* **Extracted records**
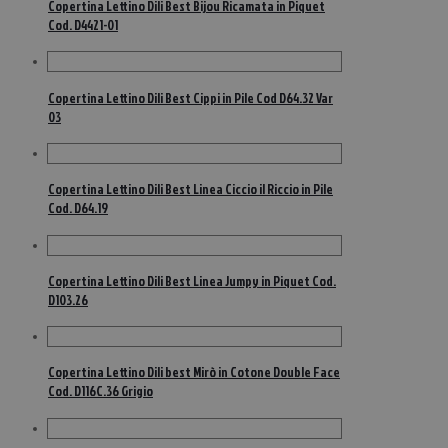
Copertina Lettino Dili Best Bijou Ricamata in Piquet
Cod. D4421-01
Copertina Lettino Dili Best Cippi in Pile Cod D64.32 Var
03
Copertina Lettino Dili Best Linea Ciccio il Riccio in Pile
Cod. D64.19
Copertina Lettino Dili Best Linea Jumpy in Piquet Cod.
D103.26
Copertina Lettino Dili best Mirò in Cotone Double Face
Cod. D116C.36 Grigio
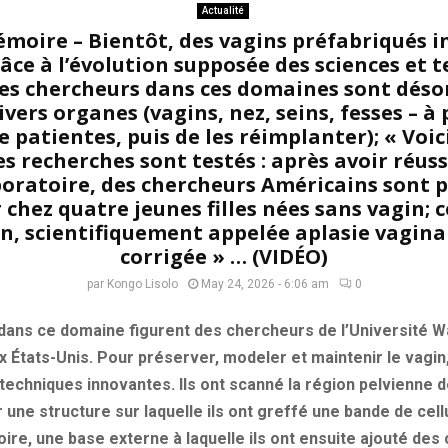
Actualité
moire – Bientôt, des vagins préfabriqués i
âce à l’évolution supposée des sciences et 
les chercheurs dans ces domaines sont déso
vers organes (vagins, nez, seins, fesses – à 
e patientes, puis de les réimplanter); « Voi
es recherches sont testés : après avoir réuss
boratoire, des chercheurs Américains sont p
chez quatre jeunes filles nées sans vagin; 
, scientifiquement appelée aplasie vaginale
corrigée » … (VIDÉO)
par
Kongo Lisolo
May 24, 2026 - 6:06 am
0
 dans ce domaine figurent des chercheurs de l’Université 
x États-Unis. Pour préserver, modeler et maintenir le vagin,
s techniques innovantes. Ils ont scanné la région pelvienne 
une structure sur laquelle ils ont greffé une bande de cell
oire, une base externe à laquelle ils ont ensuite ajouté des 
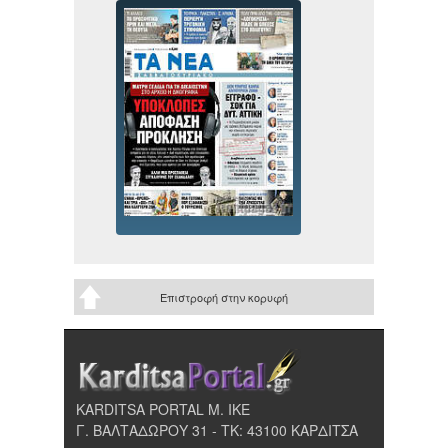
Επιστροφή στην κορυφή
KARDITSA PORTAL Μ. ΙΚΕ
Γ. ΒΑΛΤΑΔΩΡΟΥ 31 - ΤΚ: 43100 ΚΑΡΔΙΤΣΑ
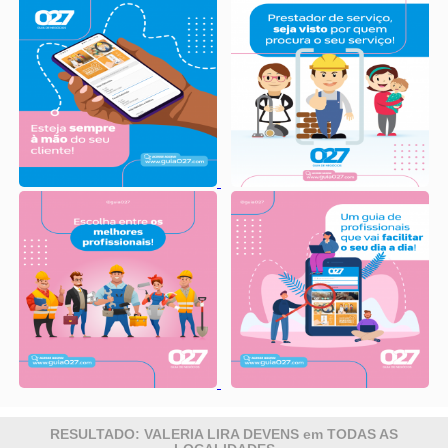
RESULTADO: VALERIA LIRA DEVENS em TODAS AS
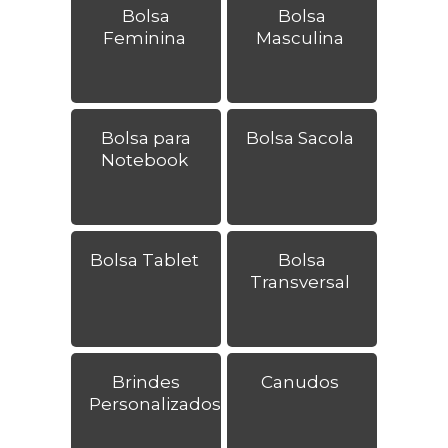
Bolsa
Bolsa
Feminina
Masculina
Bolsa para
Bolsa Sacola
Notebook
Bolsa Tablet
Bolsa
Transversal
Brindes
Canudos
Personalizados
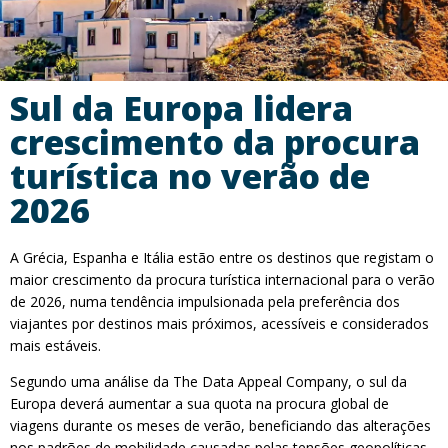
Sul da Europa lidera
crescimento da procura
turística no verão de
2026
A Grécia, Espanha e Itália estão entre os destinos que registam o
maior crescimento da procura turística internacional para o verão
de 2026, numa tendência impulsionada pela preferência dos
viajantes por destinos mais próximos, acessíveis e considerados
mais estáveis.
Segundo uma análise da The Data Appeal Company, o sul da
Europa deverá aumentar a sua quota na procura global de
viagens durante os meses de verão, beneficiando das alterações
nos padrões de mobilidade causadas pelas tensões geopolíticas,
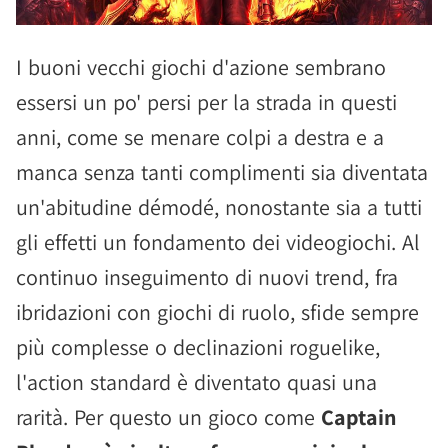
I buoni vecchi giochi d'azione sembrano
essersi un po' persi per la strada in questi
anni, come se menare colpi a destra e a
manca senza tanti complimenti sia diventata
un'abitudine démodé, nonostante sia a tutti
gli effetti un fondamento dei videogiochi. Al
continuo inseguimento di nuovi trend, fra
ibridazioni con giochi di ruolo, sfide sempre
più complesse o declinazioni roguelike,
l'action standard è diventato quasi una
rarità. Per questo un gioco come
Captain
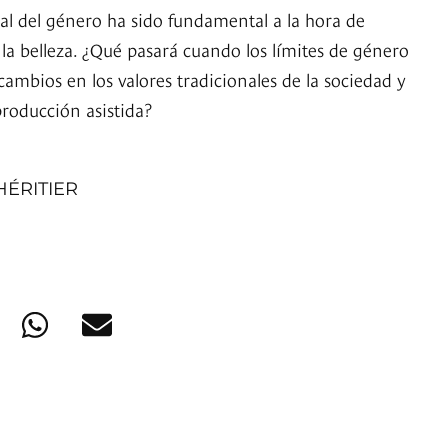
ral del género ha sido fundamental a la hora de
de la belleza. ¿Qué pasará cuando los límites de género
ambios en los valores tradicionales de la sociedad y
producción asistida?
HÉRITIER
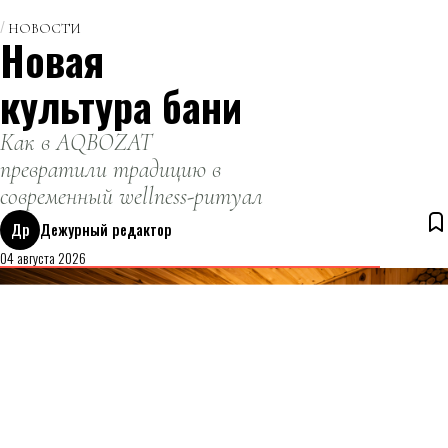
НОВОСТИ
Новая
культура бани
Как в AQBOZAT
превратили традицию в
современный wellness-ритуал
Др
Дежурный редактор
04 августа 2026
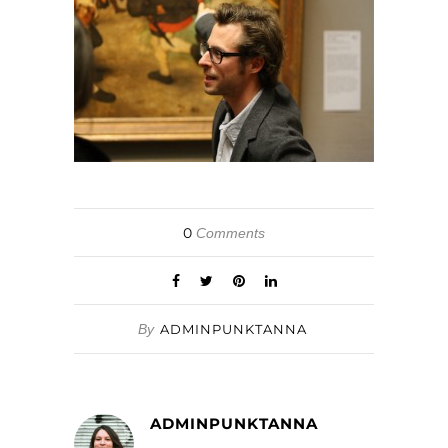
0
Comments
By
ADMINPUNKTANNA
ADMINPUNKTANNA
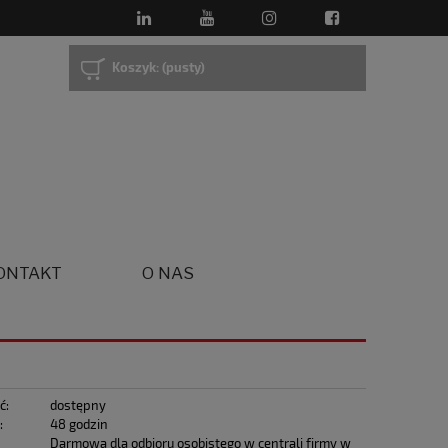
Koszyk:
(pusty)
ONTAKT
O NAS
ć:
dostępny
:
48 godzin
Darmowa dla odbioru osobistego w centrali firmy w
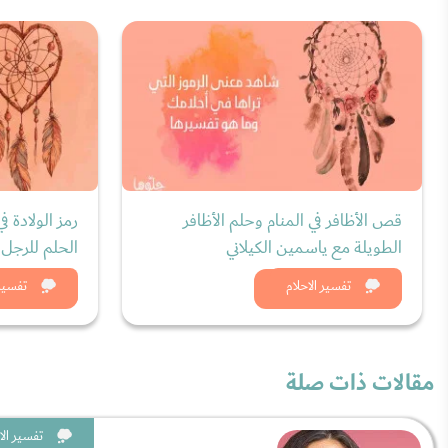
قص الأظافر في المنام وحلم الأظافر
رمز الولادة ف
الطويلة مع ياسمين الكيلاني
الحلم للرجل 
شاهد الان
شاه
تفسير الاحلام
تفسير 
مقالات ذات صلة
تفسير الا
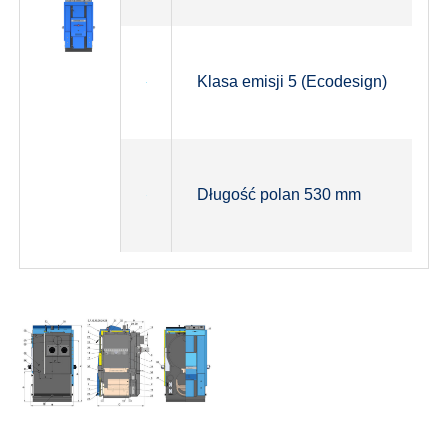
Klasa emisji 5 (Ecodesign)
Długość polan 530 mm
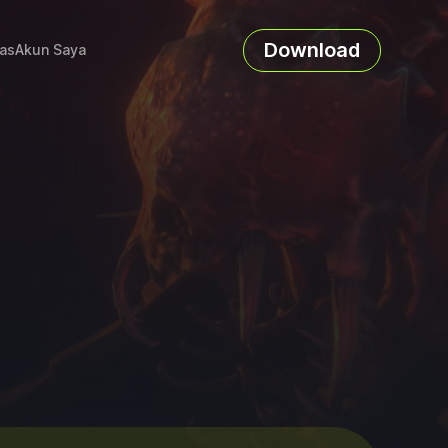
Download
as
Akun Saya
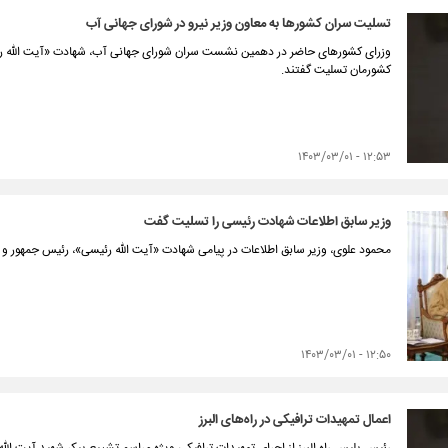
تسلیت سران کشورها به معاون وزیر نیرو در شورای جهانی آب
وزرای کشورهای حاضر در دهمین نشست سران شورای جهانی آب، شهادت «آیت الله رئیس
کشورمان تسلیت گفتند.
۱۲:۵۳ - ۱۴۰۳/۰۳/۰۱
وزیر سابق اطلاعات شهادت رئیسی را تسلیت گفت
محمود علوی، وزیر سابق اطلاعات در پیامی شهادت «آیت الله رئیسی»، رئیس جمهور 
۱۲:۵۰ - ۱۴۰۳/۰۳/۰۱
اعمال تمهیدات ترافیکی در راه‌های البرز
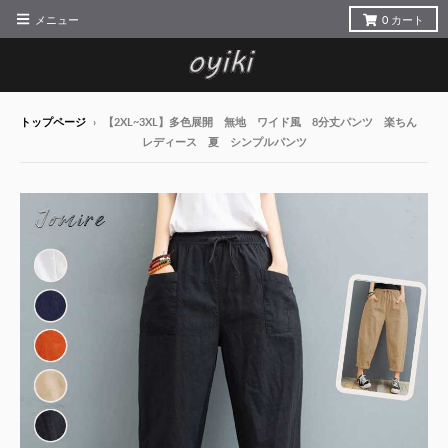
メニュー
0
カート
トップページ
›
【2XL~3XL】多色展開 無地 ワイド風 8分丈パンツ 楽ちん
レディース 夏 シンプルパンツ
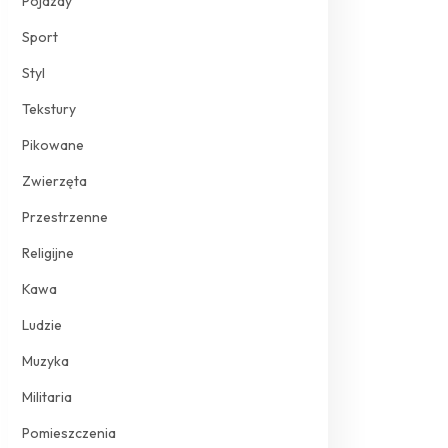
Pojazdy
Sport
Styl
Tekstury
Pikowane
Zwierzęta
Przestrzenne
Religijne
Kawa
Ludzie
Muzyka
Militaria
Pomieszczenia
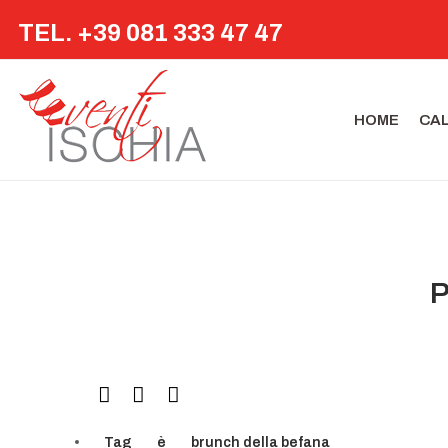
TEL. +39 081 333 47 47
HOME
CA
P
Tag
è
brunch della befana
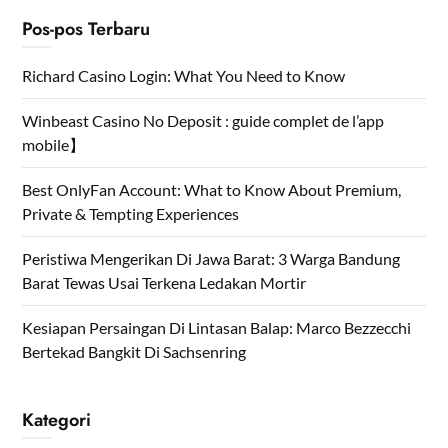
Pos-pos Terbaru
Richard Casino Login: What You Need to Know
Winbeast Casino No Deposit : guide complet de l’app
mobile】
Best OnlyFan Account: What to Know About Premium,
Private & Tempting Experiences
Peristiwa Mengerikan Di Jawa Barat: 3 Warga Bandung
Barat Tewas Usai Terkena Ledakan Mortir
Kesiapan Persaingan Di Lintasan Balap: Marco Bezzecchi
Bertekad Bangkit Di Sachsenring
Kategori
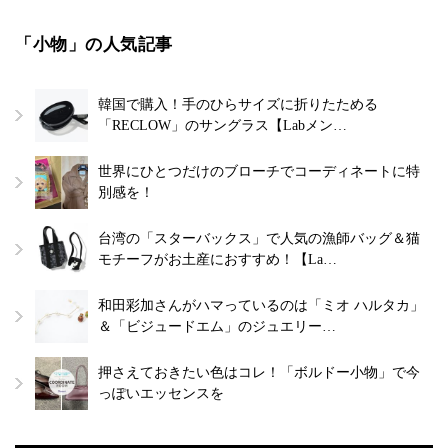
「小物」の人気記事
韓国で購入！手のひらサイズに折りたためる
「RECLOW」のサングラス【Labメン…
世界にひとつだけのブローチでコーディネートに特
別感を！
台湾の「スターバックス」で人気の漁師バッグ＆猫
モチーフがお土産におすすめ！【La…
和田彩加さんがハマっているのは「ミオ ハルタカ」
＆「ビジュードエム」のジュエリー…
押さえておきたい色はコレ！「ボルドー小物」で今
っぽいエッセンスを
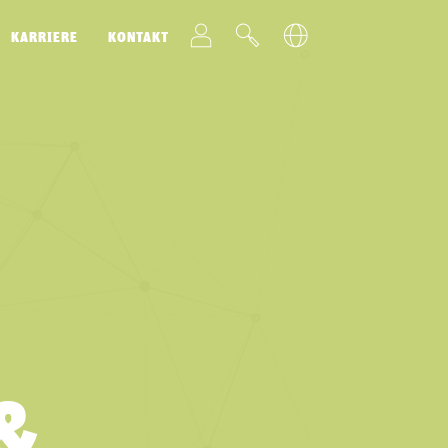
t
v
u
KARRIERE
KONTAKT
&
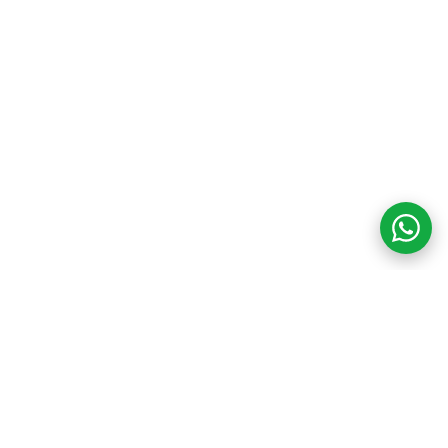
COM CREDIBILIDADE
E EXPERTISE,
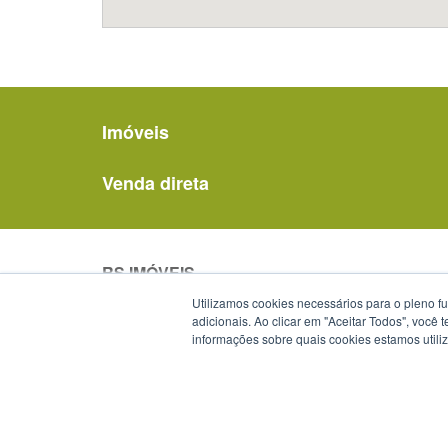
Imóveis
Venda direta
RS IMÓVEIS
Av. Borges de Medeiros, 1501
Utilizamos cookies necessários para o pleno f
Centro Histórico
adicionais. Ao clicar em "Aceitar Todos", você
informações sobre quais cookies estamos util
Porto Alegre - RS -
mapa
90119-900
Telefone:
(51) 3288-1589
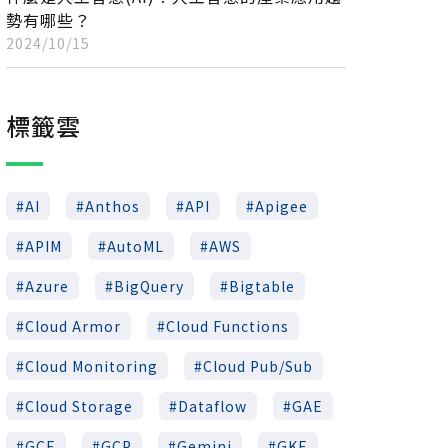
勢有哪些？
2024/10/15
標籤雲
AI
Anthos
API
Apigee
APIM
AutoML
AWS
Azure
BigQuery
Bigtable
Cloud Armor
Cloud Functions
Cloud Monitoring
Cloud Pub/Sub
Cloud Storage
Dataflow
GAE
GCE
GCP
Gemini
GKE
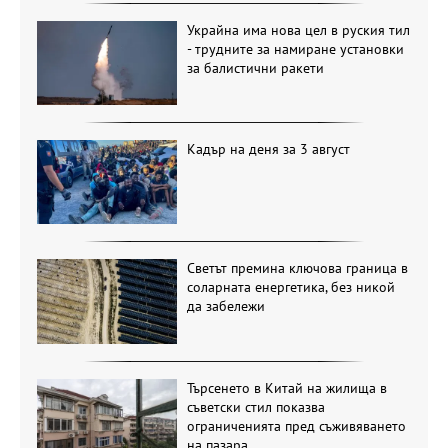
Украйна има нова цел в руския тил
- трудните за намиране установки
за балистични ракети
Кадър на деня за 3 август
Светът премина ключова граница в
соларната енергетика, без никой
да забележи
Търсенето в Китай на жилища в
съветски стил показва
ограниченията пред съживяването
на пазара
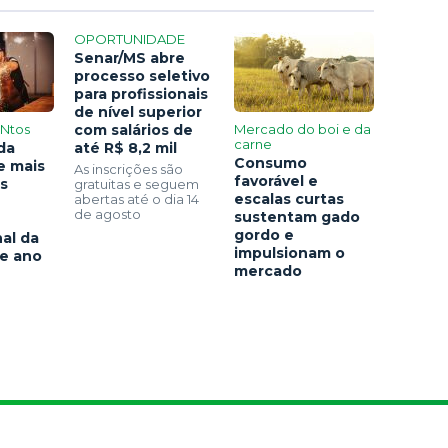
OPORTUNIDADE
Senar/MS abre
processo seletivo
para profissionais
de nível superior
ENtos
com salários de
Mercado do boi e da
carne
da
até R$ 8,2 mil
Consumo
e mais
As inscrições são
favorável e
s
gratuitas e seguem
escalas curtas
abertas até o dia 14
de agosto
sustentam gado
gordo e
al da
impulsionam o
e ano
mercado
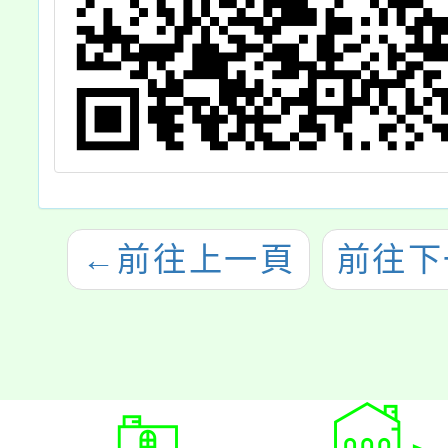
←
前往上一頁
前往下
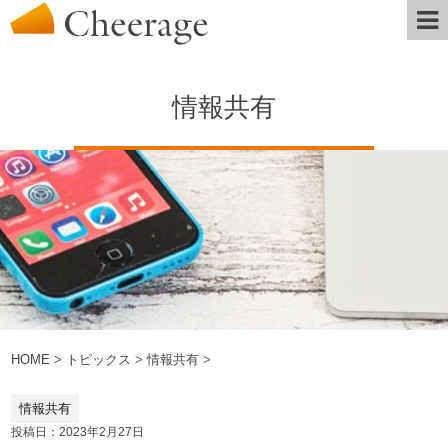
情報共有
HOME
>
トピックス
>
情報共有
>
情報共有
投稿日：2023年2月27日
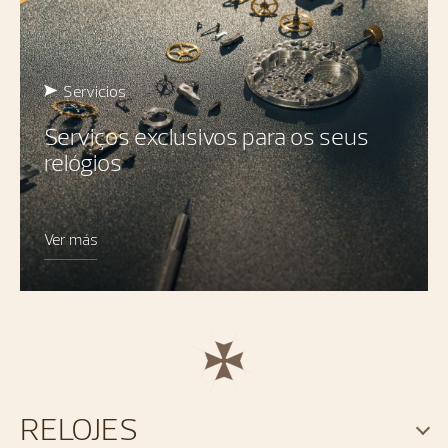
Servicios
Serviços exclusivos para os seus
relógios
Ver más
RELOJES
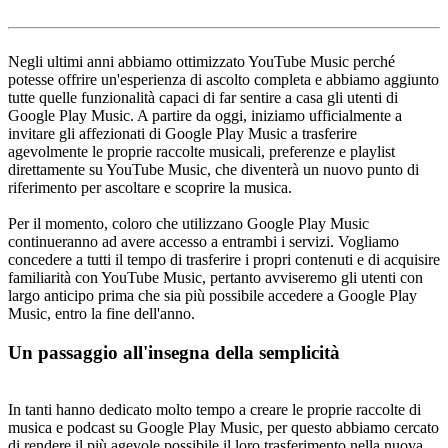
Negli ultimi anni abbiamo ottimizzato YouTube Music perché
potesse offrire un'esperienza di ascolto completa e abbiamo aggiunto
tutte quelle funzionalità capaci di far sentire a casa gli utenti di
Google Play Music. A partire da oggi, iniziamo ufficialmente a
invitare gli affezionati di Google Play Music a trasferire
agevolmente le proprie raccolte musicali, preferenze e playlist
direttamente su YouTube Music, che diventerà un nuovo punto di
riferimento per ascoltare e scoprire la musica.
Per il momento, coloro che utilizzano Google Play Music
continueranno ad avere accesso a entrambi i servizi. Vogliamo
concedere a tutti il tempo di trasferire i propri contenuti e di acquisire
familiarità con YouTube Music, pertanto avviseremo gli utenti con
largo anticipo prima che sia più possibile accedere a Google Play
Music, entro la fine dell'anno.
Un passaggio all'insegna della semplicità
In tanti hanno dedicato molto tempo a creare le proprie raccolte di
musica e podcast su Google Play Music, per questo abbiamo cercato
di rendere il più agevole possibile il loro trasferimento nella nuova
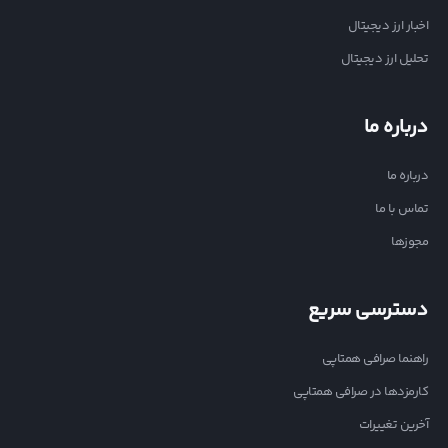
اخبار ارز دیجیتال
تحلیل ارز دیجیتال
درباره ما
درباره ما
تماس با ما
مجوزها
دسترسی سریع
راهنما صرافی همتاپی
کارمزدها در صرافی همتاپی
آخرین تغییرات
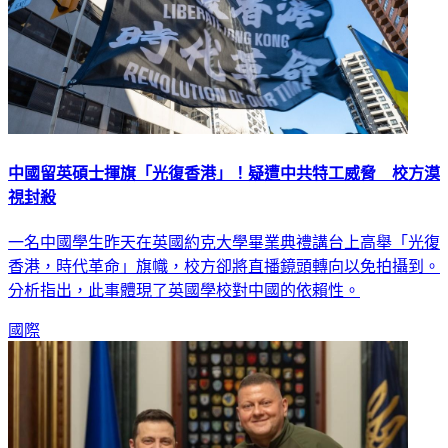
中國留英碩士揮旗「光復香港」！疑遭中共特工威脅 校方漠
視封殺
一名中國學生昨天在英國約克大學畢業典禮講台上高舉「光復
香港，時代革命」旗幟，校方卻將直播鏡頭轉向以免拍攝到。
分析指出，此事體現了英國學校對中國的依賴性。
國際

* **Work instructions**
Please count the lines in the records that contain "جهانی" and reply with the count alone.

* **Output for this exercise**
2